Merak duygusu yine baskın gelince merdivenin başından kafamı uzatıp bakmaya başladım ama buradan gözükmüyordu ki sadece seslerini duyabiliyordum.Birkaç basamak indiğimde sonunda sırtı bana dönük olan Changbin'i ve onun karşısında yüzü bana dönük olan konuşmalarından anladığım kadarıyla babasını görmüştüm.Babası o kadar ciddi duruyordu ki burdan gerilmiştim.Tam tekrar merdivenden çıkmaya yönelicektim ki Changbin'in babası bu tarafa doğru baktı.Kahretsin niye aşağı iniyorsun aptal Jeong.

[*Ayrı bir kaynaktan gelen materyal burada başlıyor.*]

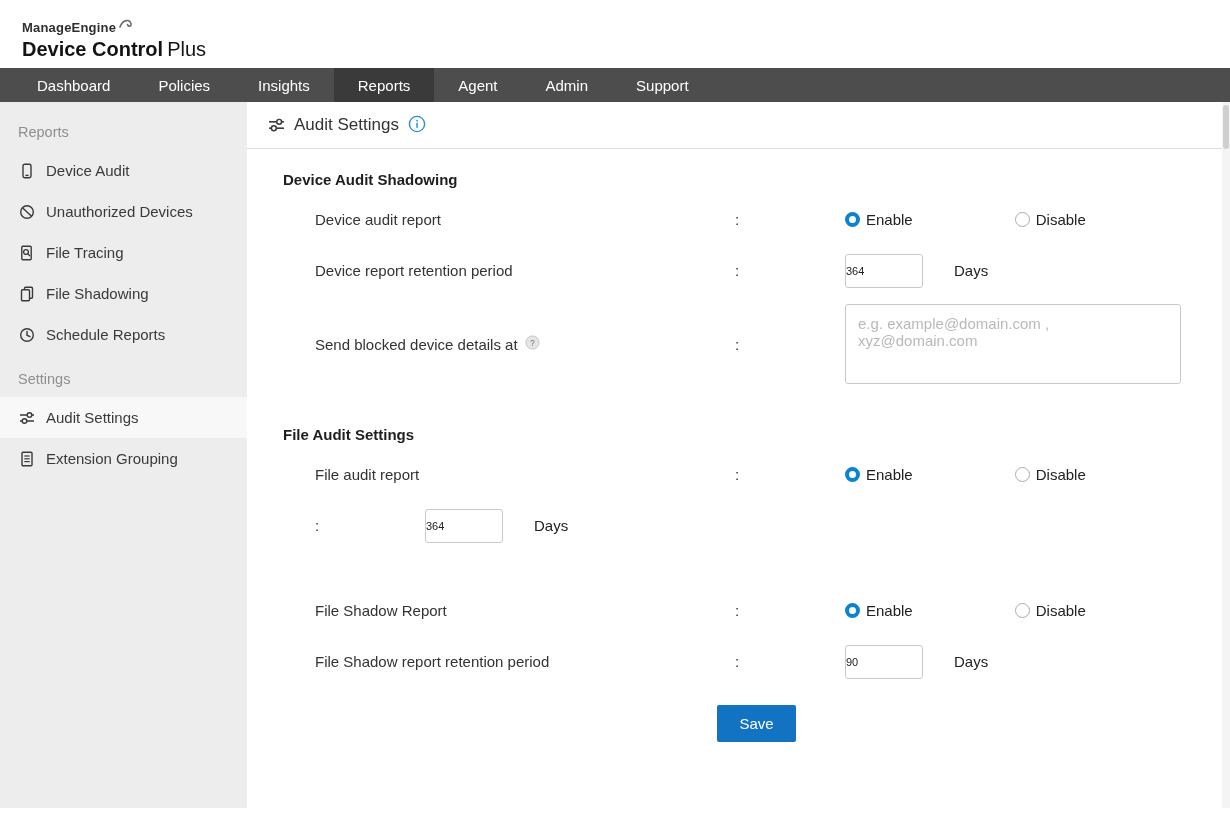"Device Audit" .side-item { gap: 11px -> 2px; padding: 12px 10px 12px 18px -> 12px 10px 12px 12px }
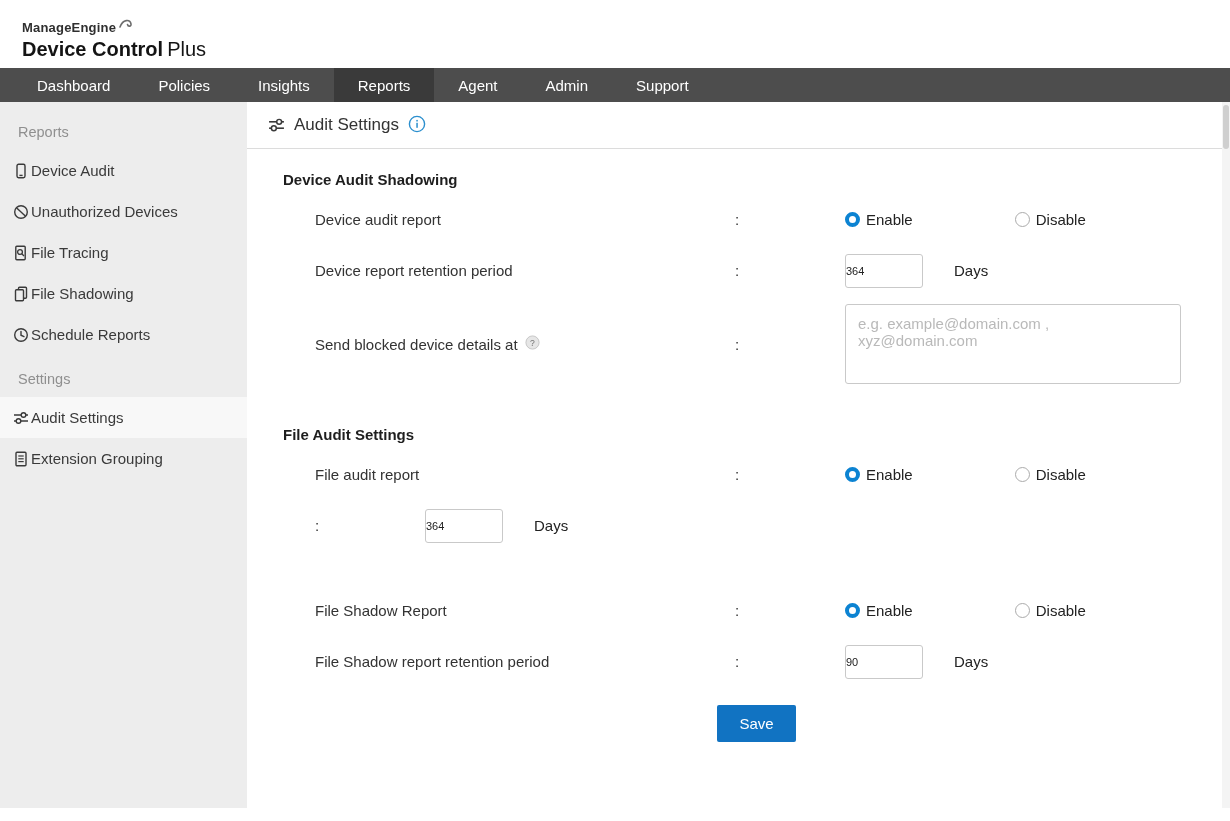"364" .num-input { font-size: 11px -> 18px; padding-left: 0 -> 12px }
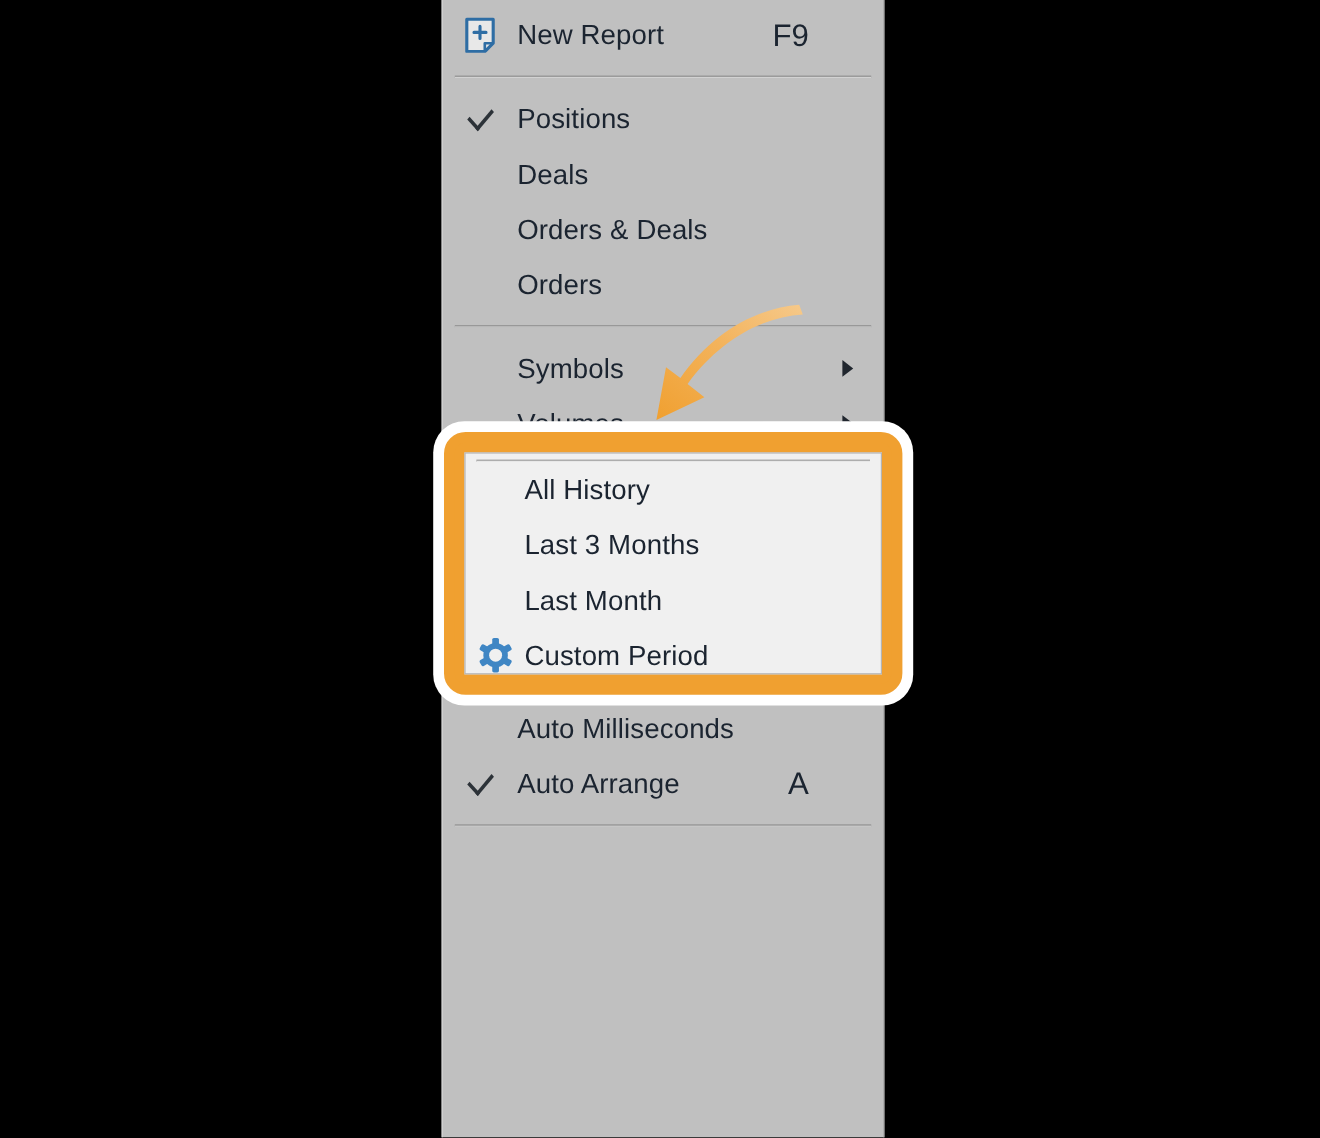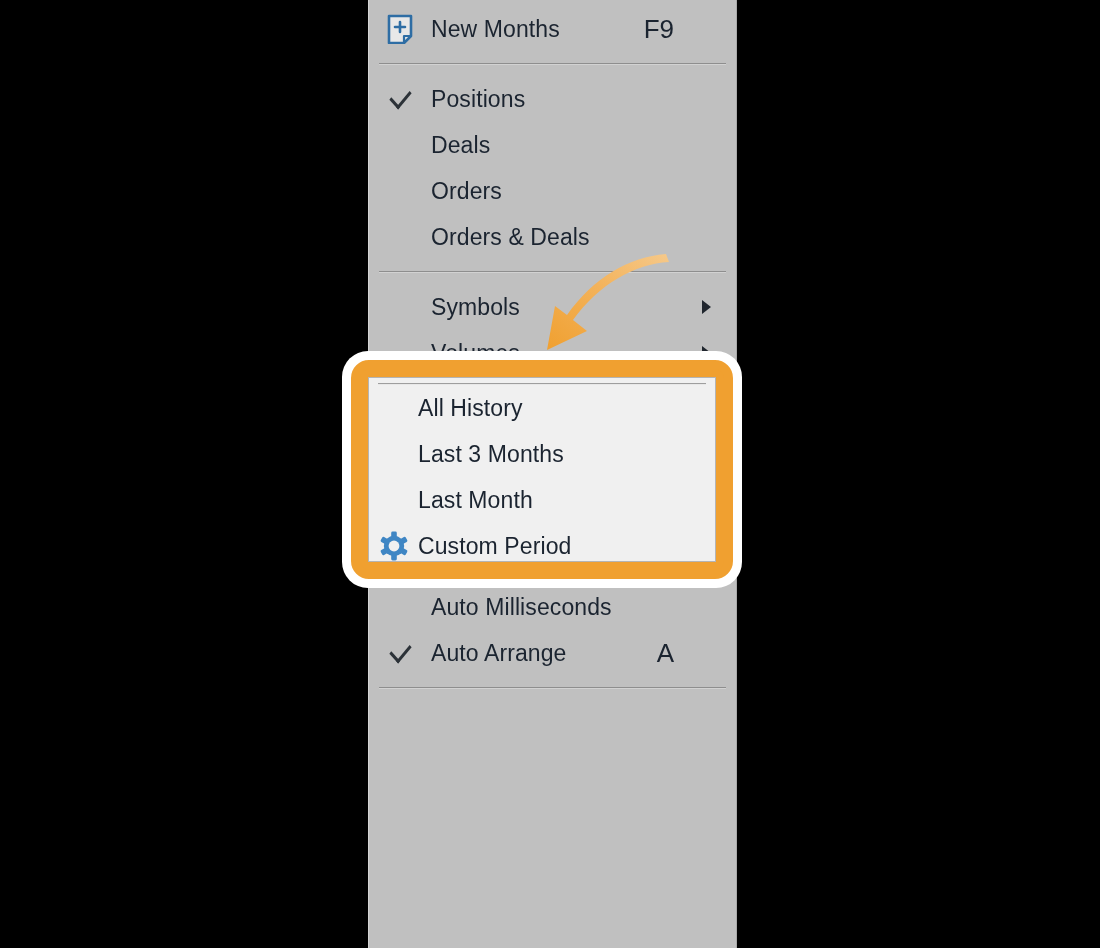"New Months" div.label { text: Months -> Report }
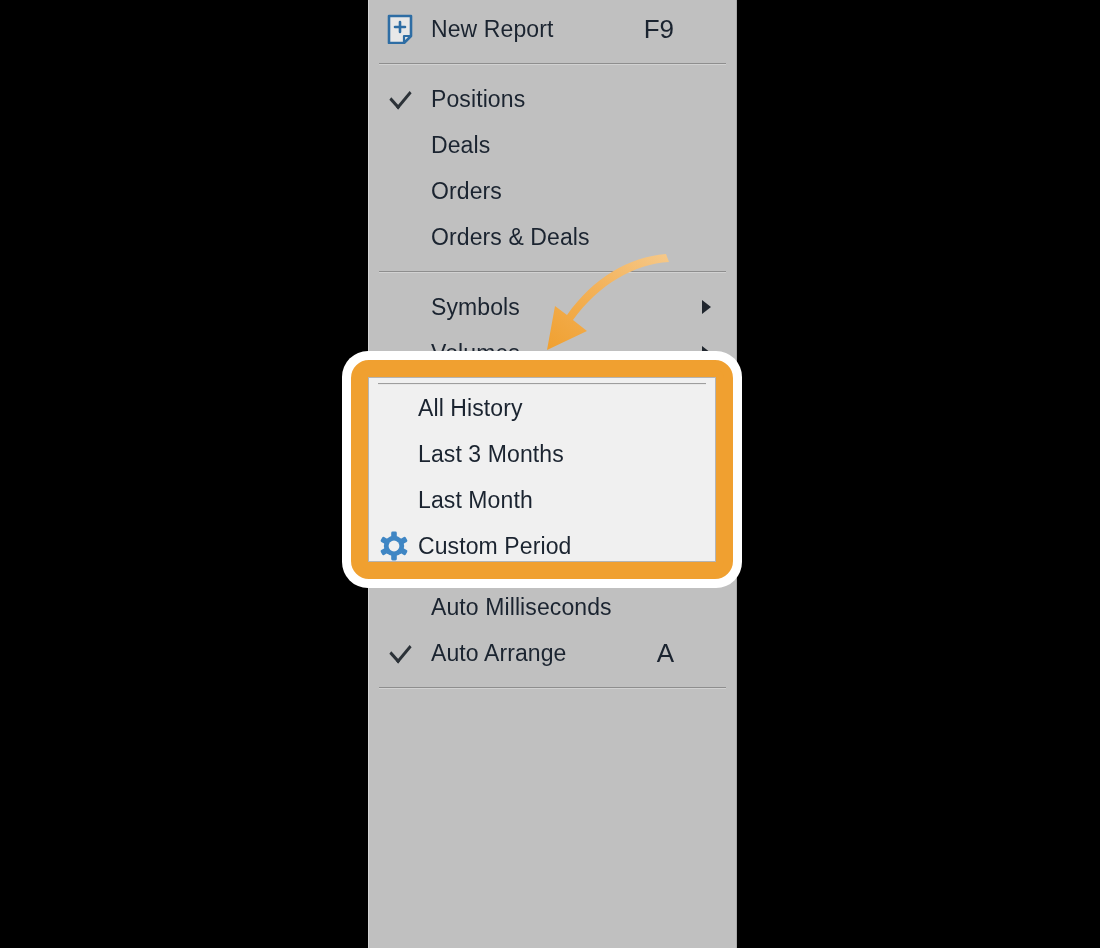"Orders" div.menu-item { order: before "Orders & Deals" -> after "Orders & Deals" }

"Changbin!? buda ne demek oluyor."

Babasının fazla yüksek çıkan sesiyle Changbin arkasını dönmüştü,döndüğü anda göz göze gelmiştik sinirlendiğini bakışlarından anlayabiliyordum ve bu ürkmeme neden oluyordu.

"Yukarı çık!"

Fazla çıkan sesiyle korkup tam yukarı çıkıcaktım ki babasının sesiyle duraksayıp tekrar onlara döndüm.

"Hayır hemen şimdi buraya gel"

Changbin'e döndüğümde sadece bana baktığını gördüm babasına karşı gelmeyince mecburen yanlarına doğru adımladım.Babası Changbin'e, Changbin ise bana öldürecekmiş gibi bakıyordu benim korkudan sesim çıkmazken babası bağırmaya başladı.

"Changbin bu da ne demek oluyor!"

Bağırmasıyla iyice olduğum yerde küçülmüştüm.